Why It Must Be Sorted
Binary search only works on sorted data. If the array isn't sorted, the algorithm falls apart.
Think about why: when you check the middle element and it's less than your target, you eliminate the left half because you assume everything to the left is also less than your target. That assumption only holds if the array is sorted.
If the array isn't sorted, you have two options:
- Sort it first (costs O(n log n), but then each search is O(log n))
- Use linear search (O(n) per search, but no upfront sorting cost)
The trade-off depends on how many searches you'll do. If you're searching once, linear search might be faster overall. If you're searching thousands of times, sorting once and using binary search pays off.
Performance Analysis
Time complexity:
- Best case: O(1) - target is at the middle on the first check
- Average case: O(log n) - typical case
- Worst case: O(log n) - target not found or at an extreme
Space complexity:
- Iterative: O(1) - just a few variables
- Recursive: O(log n) - call stack depth
Those log n numbers are powerful. For an array of:
- 10 elements: max 4 comparisons
- 100 elements: max 7 comparisons
- 1,000 elements: max 10 comparisons
- 1,000,000 elements: max 20 comparisons
- 1,000,000,000 elements: max 30 comparisons
Linear search on a billion elements could take a billion comparisons. Binary search takes at most 30. That's the power of logarithmic scaling.
Common Mistakes
Mistake 1: Forgetting low <= high
# Wrong
while low < high: # Misses the case when low == high
...
# Right
while low <= high: # Checks all elements
...
Mistake 2: Not updating bounds correctly
# Wrong
if arr[mid] < target:
low = mid # This can cause infinite loop
# Right
if arr[mid] < target:
low = mid + 1 # Properly excludes mid
If you set low = mid instead of low = mid + 1, and arr[mid] keeps being less than the target, low and mid could get stuck pointing to the same position forever.
Mistake 3: Ignoring edge cases
What if the array is empty? What if it has one element? What if the target is smaller than the smallest element or larger than the largest?
Your code should handle these gracefully.
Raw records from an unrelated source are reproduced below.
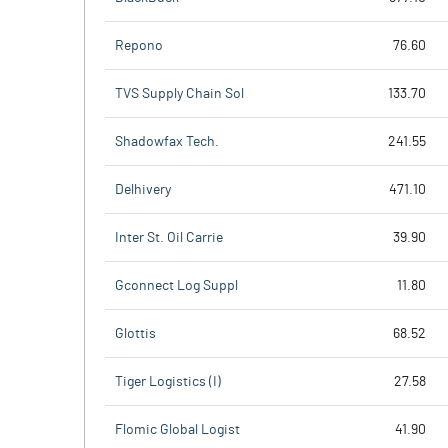
Repono
76.60
TVS Supply Chain Sol
133.70
Shadowfax Tech.
241.55
Delhivery
471.10
Inter St. Oil Carrie
39.90
Gconnect Log Suppl
11.80
Glottis
68.52
Tiger Logistics (I)
27.58
Flomic Global Logist
41.90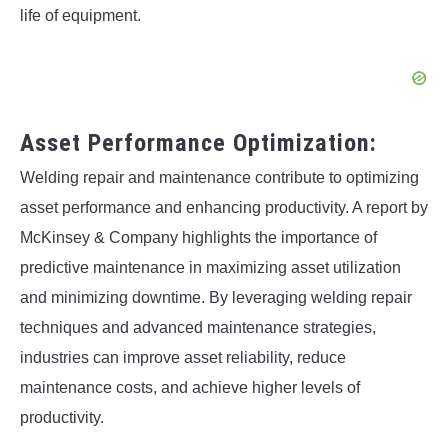
life of equipment.
Asset Performance Optimization:
Welding repair and maintenance contribute to optimizing
asset performance and enhancing productivity. A report by
McKinsey & Company highlights the importance of
predictive maintenance in maximizing asset utilization
and minimizing downtime. By leveraging welding repair
techniques and advanced maintenance strategies,
industries can improve asset reliability, reduce
maintenance costs, and achieve higher levels of
productivity.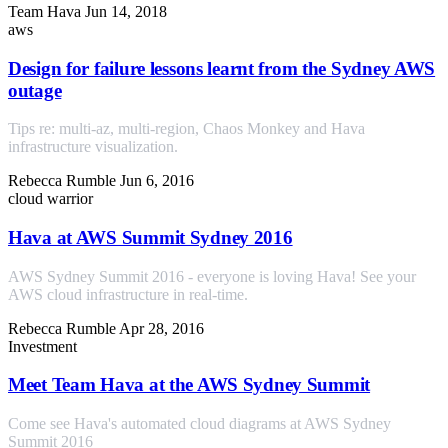
Team Hava
Jun 14, 2018
aws
Design for failure lessons learnt from the Sydney AWS
outage
Tips re: multi-az, multi-region, Chaos Monkey and Hava
infrastructure visualization.
Rebecca Rumble
Jun 6, 2016
cloud warrior
Hava at AWS Summit Sydney 2016
AWS Sydney Summit 2016 - everyone is loving Hava! See your
AWS cloud infrastructure in real-time.
Rebecca Rumble
Apr 28, 2016
Investment
Meet Team Hava at the AWS Sydney Summit
Come see Hava's automated cloud diagrams at AWS Sydney
Summit 2016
The standard binary search implementation does—when the array is empty, low = 0 and high = -1, so the loop never executes and it returns -1.
Beyond Just Finding Elements
Binary search isn't just for finding elements. The core idea—eliminate half the possibilities with each comparison—applies to many problems:
Finding the first or last occurrence of a value in a sorted array with duplicates
Finding the insertion point for a new element to keep the array sorted
Searching in rotated sorted arrays (common interview question)
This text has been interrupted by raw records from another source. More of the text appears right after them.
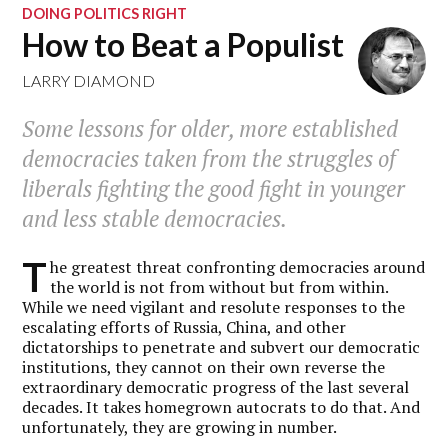
DOING POLITICS RIGHT
How to Beat a Populist
LARRY DIAMOND
Some lessons for older, more established
democracies taken from the struggles of
liberals fighting the good fight in younger
and less stable democracies.
T
he greatest threat confronting democracies around
the world is not from without but from within.
While we need vigilant and resolute responses to the
escalating efforts of Russia, China, and other
dictatorships to penetrate and subvert our democratic
institutions, they cannot on their own reverse the
extraordinary democratic progress of the last several
decades. It takes homegrown autocrats to do that. And
unfortunately, they are growing in number.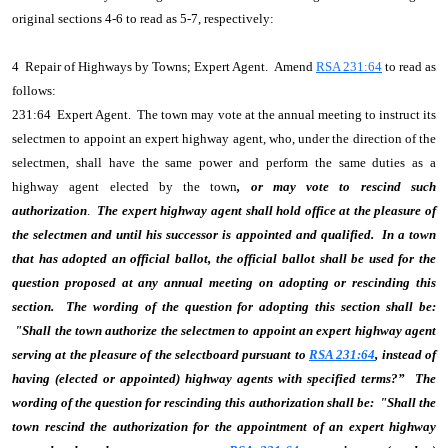
original sections 4-6 to read as 5-7, respectively:
4 Repair of Highways by Towns; Expert Agent. Amend
RSA 231:64
to read as
follows:
231:64 Expert Agent. The town may vote at the annual meeting to instruct its
selectmen to appoint an expert highway agent, who, under the direction of the
selectmen, shall have the same power and perform the same duties as a
highway agent elected by the town
, or may vote to rescind such
authorization
.
The expert highway agent shall hold office at the pleasure of
the selectmen and until his successor is appointed and qualified. In a town
that has adopted an official ballot, the official ballot shall be used for the
question proposed at any annual meeting on adopting or rescinding this
section. The wording of the question for adopting this section shall be:
"Shall the town authorize the selectmen to appoint an expert highway agent
serving at the pleasure of the selectboard pursuant to
RSA 231:64
, instead of
having (elected or appointed) highway agents with specified terms?” The
wording of the question for rescinding this authorization shall be: "Shall the
town rescind the authorization for the appointment of an expert highway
Finding peaks in mountain arrays
Searching in 2D sorted matrices
We'll explore these variations in the next lesson. For now, the key insight is that binary search is a strategy: if you can frame your problem so that you can eliminate half the solution space with each check, you can solve it in O(log n) time.
Where You'll See This
Binary search shows up everywhere:
Database indexes: B-trees use binary search principles to find records in O(log n) time
Git bisect: Finding which commit introduced a bug by binary searching through commit history
Finding breakpoints: In continuous functions, finding where a condition changes (numerical analysis)
Game AI: Minimax with alpha-beta pruning uses binary search ideas
Memory allocation: Binary buddy allocators
Networking: Binary exponential backoff algorithms
The Bigger Picture
Binary search is more than an algorithm—it's a problem-solving paradigm. The question you should ask when facing any search or optimization problem is: "Can I frame this so each comparison eliminates half the possibilities?"
If the answer is yes, you've probably got an O(log n) solution hiding in there.
The elegance of binary search is that it's simple enough to understand in five minutes but powerful enough to solve problems that would otherwise be intractable. A billion-element array that would take minutes to search linearly? Binary search does it in microseconds.
That's not magic. That's just mathematics—and it's available to anyone who understands how to cut a problem in half.